Task prompt:
Copy out exactly the lines spanning the line with "25: (868, 557, 0.76)" to the line with "53: (768, 569, 0.76)", inclusive, from the data underneath, with no pictures.

Input for this task:
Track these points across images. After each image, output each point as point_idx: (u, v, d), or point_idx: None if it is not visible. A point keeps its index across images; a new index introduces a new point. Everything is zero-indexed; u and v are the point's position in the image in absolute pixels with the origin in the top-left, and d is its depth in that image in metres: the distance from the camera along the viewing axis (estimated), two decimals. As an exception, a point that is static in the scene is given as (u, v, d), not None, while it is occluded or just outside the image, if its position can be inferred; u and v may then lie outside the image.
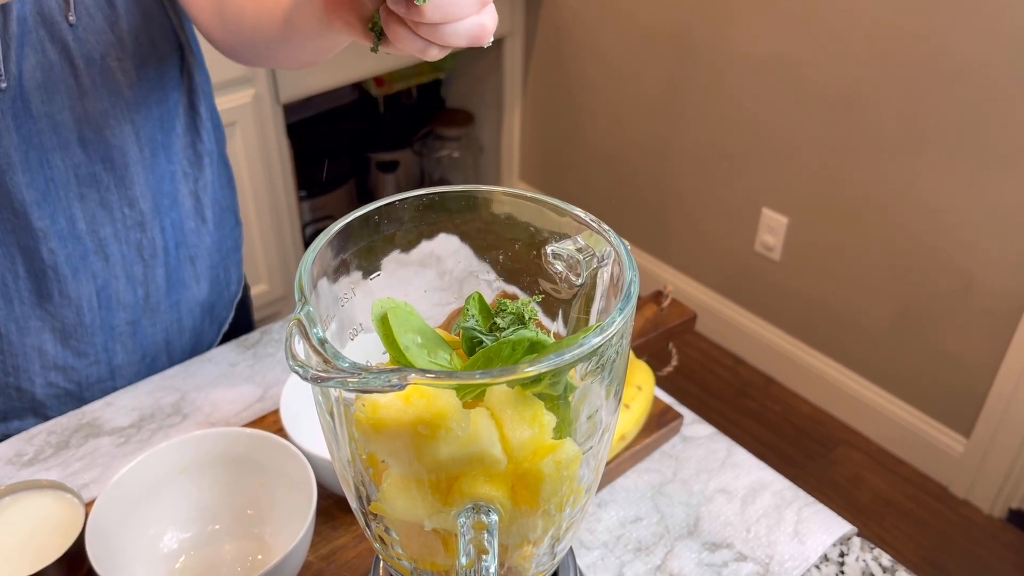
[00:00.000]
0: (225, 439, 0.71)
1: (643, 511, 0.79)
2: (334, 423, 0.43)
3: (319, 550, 0.73)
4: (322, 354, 0.37)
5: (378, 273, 0.48)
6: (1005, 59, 1.67)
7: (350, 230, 0.46)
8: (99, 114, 0.78)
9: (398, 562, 0.46)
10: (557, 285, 0.47)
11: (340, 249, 0.45)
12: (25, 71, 0.72)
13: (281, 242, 2.40)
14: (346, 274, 0.46)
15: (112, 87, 0.78)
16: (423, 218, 0.48)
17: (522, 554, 0.47)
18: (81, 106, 0.77)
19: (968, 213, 1.83)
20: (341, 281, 0.46)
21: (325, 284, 0.45)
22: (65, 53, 0.74)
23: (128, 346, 0.91)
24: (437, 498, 0.42)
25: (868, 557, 0.76)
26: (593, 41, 2.52)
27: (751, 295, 2.39)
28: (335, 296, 0.46)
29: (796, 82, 2.04)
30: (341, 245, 0.45)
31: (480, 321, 0.44)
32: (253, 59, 0.81)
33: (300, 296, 0.40)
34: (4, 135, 0.73)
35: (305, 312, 0.38)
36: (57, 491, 0.69)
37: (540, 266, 0.48)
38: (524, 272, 0.49)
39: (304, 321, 0.38)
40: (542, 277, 0.49)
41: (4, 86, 0.71)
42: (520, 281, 0.50)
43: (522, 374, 0.37)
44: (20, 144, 0.74)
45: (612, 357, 0.40)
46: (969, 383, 1.97)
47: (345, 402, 0.41)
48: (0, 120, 0.72)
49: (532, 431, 0.41)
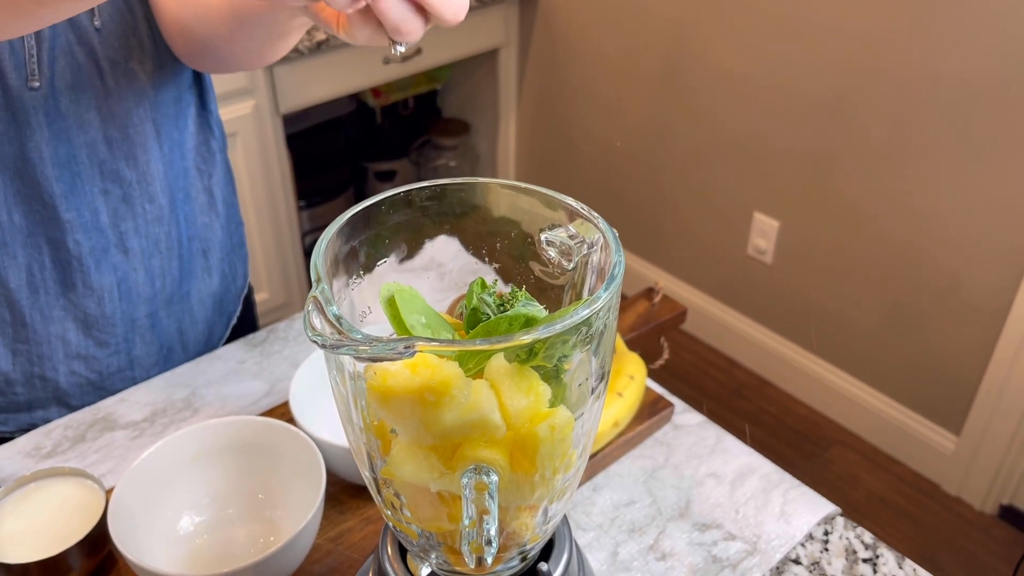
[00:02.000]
0: (237, 427, 0.75)
1: (636, 495, 0.83)
2: (348, 397, 0.46)
3: (327, 533, 0.76)
4: (336, 327, 0.40)
5: (384, 260, 0.52)
6: (988, 66, 1.72)
7: (359, 219, 0.49)
8: (123, 113, 0.83)
9: (407, 526, 0.50)
10: (550, 269, 0.51)
11: (350, 237, 0.49)
12: (56, 72, 0.77)
13: (281, 251, 2.44)
14: (355, 260, 0.50)
15: (135, 88, 0.83)
16: (426, 209, 0.52)
17: (520, 518, 0.51)
18: (106, 106, 0.81)
19: (953, 214, 1.88)
20: (351, 266, 0.50)
21: (337, 268, 0.48)
22: (91, 56, 0.78)
23: (146, 337, 0.95)
24: (442, 463, 0.46)
25: (851, 535, 0.80)
26: (586, 50, 2.56)
27: (745, 298, 2.43)
28: (346, 281, 0.50)
29: (785, 88, 2.09)
30: (351, 233, 0.49)
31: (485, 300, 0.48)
32: (212, 63, 0.85)
33: (316, 276, 0.44)
34: (37, 131, 0.77)
35: (320, 290, 0.42)
36: (79, 478, 0.73)
37: (534, 252, 0.52)
38: (519, 258, 0.53)
39: (320, 298, 0.42)
40: (536, 262, 0.53)
41: (37, 86, 0.76)
42: (515, 267, 0.54)
43: (517, 341, 0.41)
44: (51, 140, 0.78)
45: (600, 329, 0.44)
46: (959, 381, 2.01)
47: (358, 376, 0.45)
48: (33, 117, 0.77)
49: (528, 400, 0.45)
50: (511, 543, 0.52)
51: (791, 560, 0.77)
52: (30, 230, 0.83)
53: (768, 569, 0.76)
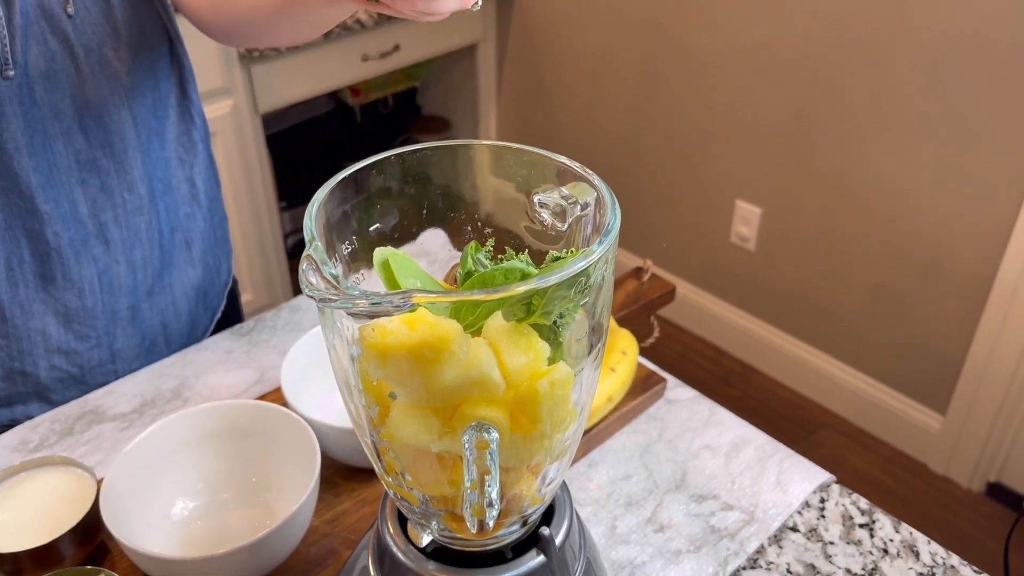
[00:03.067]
0: (229, 411, 0.74)
1: (632, 469, 0.83)
2: (345, 360, 0.46)
3: (323, 515, 0.75)
4: (333, 284, 0.40)
5: (377, 225, 0.51)
6: (966, 45, 1.73)
7: (350, 183, 0.49)
8: (98, 101, 0.81)
9: (408, 491, 0.50)
10: (544, 230, 0.51)
11: (341, 201, 0.49)
12: (29, 60, 0.75)
13: (264, 252, 2.43)
14: (347, 225, 0.50)
15: (110, 75, 0.81)
16: (415, 172, 0.52)
17: (520, 481, 0.50)
18: (81, 94, 0.80)
19: (933, 196, 1.89)
20: (343, 232, 0.50)
21: (330, 234, 0.48)
22: (65, 43, 0.77)
23: (128, 330, 0.94)
24: (441, 424, 0.45)
25: (847, 502, 0.80)
26: (564, 42, 2.57)
27: (729, 286, 2.44)
28: (338, 247, 0.50)
29: (765, 75, 2.10)
30: (342, 197, 0.49)
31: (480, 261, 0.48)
32: (245, 39, 0.85)
33: (309, 236, 0.43)
34: (12, 121, 0.76)
35: (314, 248, 0.42)
36: (69, 467, 0.72)
37: (526, 215, 0.52)
38: (511, 222, 0.53)
39: (315, 256, 0.41)
40: (528, 225, 0.52)
41: (11, 74, 0.74)
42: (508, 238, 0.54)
43: (515, 291, 0.40)
44: (26, 130, 0.77)
45: (598, 281, 0.44)
46: (943, 361, 2.03)
47: (355, 342, 0.44)
48: (8, 106, 0.75)
49: (528, 357, 0.45)
50: (512, 508, 0.52)
51: (789, 528, 0.77)
52: (8, 223, 0.81)
53: (766, 537, 0.76)
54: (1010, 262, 1.81)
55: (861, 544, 0.76)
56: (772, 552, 0.75)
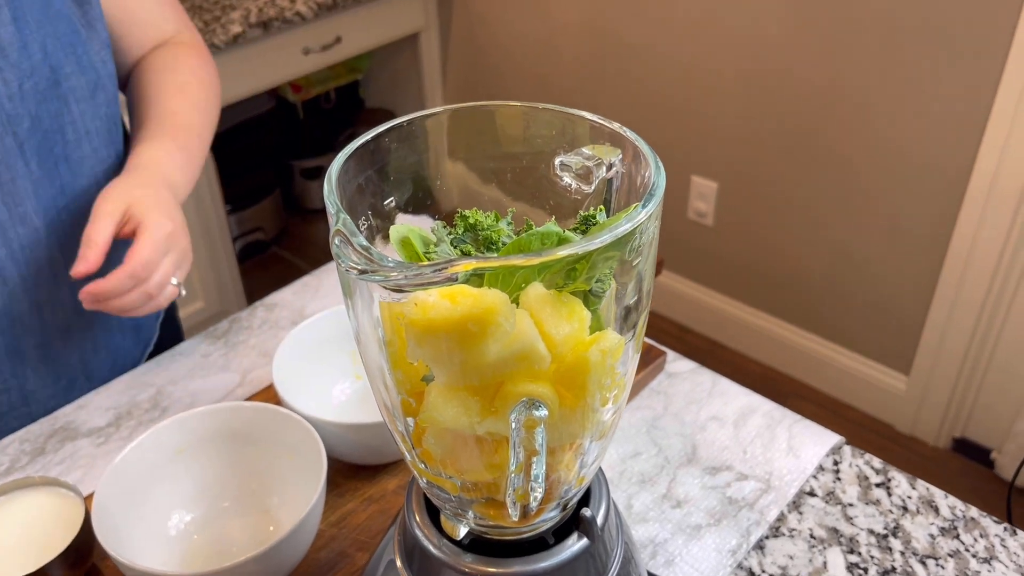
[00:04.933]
0: (223, 415, 0.70)
1: (641, 446, 0.81)
2: (375, 342, 0.43)
3: (328, 517, 0.72)
4: (367, 256, 0.36)
5: (391, 199, 0.48)
6: (917, 17, 1.75)
7: (364, 153, 0.45)
8: None
9: (446, 479, 0.46)
10: (568, 192, 0.48)
11: (355, 173, 0.45)
12: None
13: (214, 257, 2.35)
14: (362, 198, 0.46)
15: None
16: (430, 140, 0.49)
17: (563, 461, 0.47)
18: None
19: (888, 159, 1.91)
20: (359, 207, 0.46)
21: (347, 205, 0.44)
22: None
23: (40, 371, 0.87)
24: (482, 404, 0.42)
25: (860, 462, 0.79)
26: (509, 29, 2.54)
27: (689, 263, 2.45)
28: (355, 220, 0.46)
29: (714, 52, 2.10)
30: (356, 169, 0.45)
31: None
32: None
33: (335, 209, 0.40)
34: None
35: (343, 221, 0.38)
36: (51, 487, 0.67)
37: (549, 180, 0.49)
38: (533, 188, 0.50)
39: (344, 230, 0.37)
40: (551, 192, 0.49)
41: None
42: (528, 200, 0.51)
43: (565, 254, 0.37)
44: None
45: (648, 240, 0.41)
46: (904, 322, 2.05)
47: (387, 320, 0.41)
48: None
49: (572, 327, 0.42)
50: (552, 494, 0.49)
51: (806, 493, 0.76)
52: None
53: (785, 505, 0.74)
54: (965, 219, 1.84)
55: (880, 504, 0.75)
56: (793, 519, 0.74)
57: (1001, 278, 1.85)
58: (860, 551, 0.70)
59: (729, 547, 0.71)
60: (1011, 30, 1.64)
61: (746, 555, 0.70)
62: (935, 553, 0.70)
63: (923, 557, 0.70)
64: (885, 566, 0.69)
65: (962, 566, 0.69)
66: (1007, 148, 1.73)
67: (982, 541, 0.71)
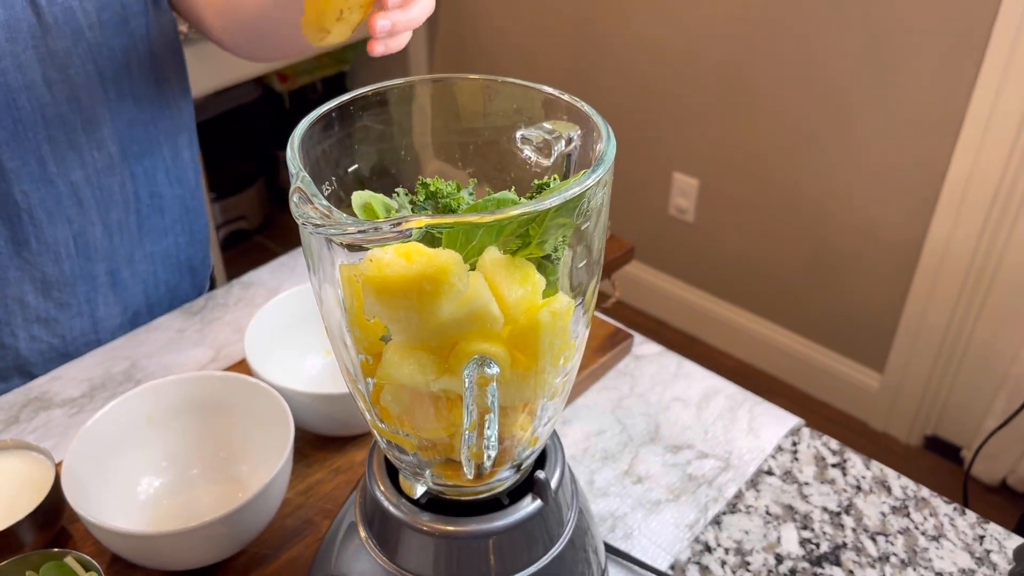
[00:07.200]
0: (192, 384, 0.71)
1: (605, 424, 0.82)
2: (335, 301, 0.44)
3: (296, 487, 0.73)
4: (325, 213, 0.38)
5: (355, 165, 0.49)
6: (894, 18, 1.78)
7: (329, 119, 0.47)
8: (62, 53, 0.77)
9: (404, 437, 0.48)
10: (528, 165, 0.50)
11: (320, 139, 0.47)
12: None
13: (196, 243, 2.35)
14: (326, 164, 0.48)
15: (74, 27, 0.77)
16: (393, 110, 0.50)
17: (518, 422, 0.49)
18: (44, 45, 0.76)
19: (864, 161, 1.94)
20: (322, 171, 0.47)
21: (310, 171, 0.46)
22: None
23: (109, 298, 0.91)
24: (438, 362, 0.44)
25: (818, 443, 0.81)
26: (496, 21, 2.55)
27: (669, 258, 2.47)
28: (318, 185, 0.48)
29: (696, 50, 2.12)
30: (321, 135, 0.47)
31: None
32: (257, 49, 0.84)
33: (296, 168, 0.41)
34: None
35: (301, 179, 0.40)
36: (23, 450, 0.68)
37: (511, 152, 0.51)
38: (496, 161, 0.52)
39: (303, 188, 0.39)
40: (513, 165, 0.51)
41: None
42: (490, 173, 0.52)
43: (517, 213, 0.39)
44: None
45: (597, 206, 0.43)
46: (879, 320, 2.08)
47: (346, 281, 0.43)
48: None
49: (525, 290, 0.44)
50: (507, 452, 0.51)
51: (764, 472, 0.78)
52: None
53: (743, 482, 0.76)
54: (939, 219, 1.87)
55: (835, 483, 0.77)
56: (750, 496, 0.76)
57: (974, 278, 1.88)
58: (813, 527, 0.73)
59: (687, 522, 0.73)
60: (987, 32, 1.67)
61: (703, 530, 0.72)
62: (885, 530, 0.72)
63: (873, 534, 0.72)
64: (836, 542, 0.71)
65: (911, 543, 0.71)
66: (981, 149, 1.76)
67: (932, 520, 0.74)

Output for this exercise:
25: (868, 557, 0.76)
26: (593, 41, 2.52)
27: (751, 295, 2.39)
28: (335, 296, 0.46)
29: (796, 82, 2.04)
30: (341, 245, 0.45)
31: (480, 321, 0.44)
32: (253, 59, 0.81)
33: (300, 296, 0.40)
34: (4, 135, 0.73)
35: (305, 312, 0.38)
36: (57, 491, 0.69)
37: (540, 266, 0.48)
38: (524, 272, 0.49)
39: (304, 321, 0.38)
40: (542, 277, 0.49)
41: (4, 86, 0.71)
42: (520, 281, 0.50)
43: (522, 374, 0.37)
44: (20, 144, 0.74)
45: (612, 357, 0.40)
46: (969, 383, 1.97)
47: (345, 402, 0.41)
48: (0, 120, 0.72)
49: (532, 431, 0.41)
[00:02.000]
0: (237, 427, 0.75)
1: (636, 495, 0.83)
2: (348, 397, 0.46)
3: (327, 533, 0.76)
4: (336, 327, 0.40)
5: (384, 260, 0.52)
6: (988, 66, 1.72)
7: (359, 219, 0.49)
8: (123, 113, 0.83)
9: (407, 526, 0.50)
10: (550, 269, 0.51)
11: (350, 237, 0.49)
12: (56, 72, 0.77)
13: (281, 251, 2.44)
14: (355, 260, 0.50)
15: (135, 88, 0.83)
16: (426, 209, 0.52)
17: (520, 518, 0.51)
18: (106, 106, 0.81)
19: (953, 214, 1.88)
20: (351, 266, 0.50)
21: (337, 268, 0.48)
22: (91, 56, 0.78)
23: (146, 337, 0.95)
24: (442, 463, 0.46)
25: (851, 535, 0.80)
26: (586, 50, 2.56)
27: (745, 298, 2.43)
28: (346, 281, 0.50)
29: (785, 88, 2.09)
30: (351, 233, 0.49)
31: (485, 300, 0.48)
32: (212, 63, 0.85)
33: (316, 276, 0.44)
34: (37, 131, 0.77)
35: (320, 290, 0.42)
36: (79, 478, 0.73)
37: (534, 252, 0.52)
38: (519, 258, 0.53)
39: (320, 298, 0.42)
40: (536, 262, 0.53)
41: (37, 86, 0.76)
42: (515, 267, 0.54)
43: (517, 341, 0.41)
44: (51, 140, 0.78)
45: (600, 329, 0.44)
46: (959, 381, 2.01)
47: (358, 376, 0.45)
48: (33, 117, 0.77)
49: (528, 400, 0.45)
50: (511, 543, 0.52)
51: (791, 560, 0.77)
52: (30, 230, 0.83)
53: (768, 569, 0.76)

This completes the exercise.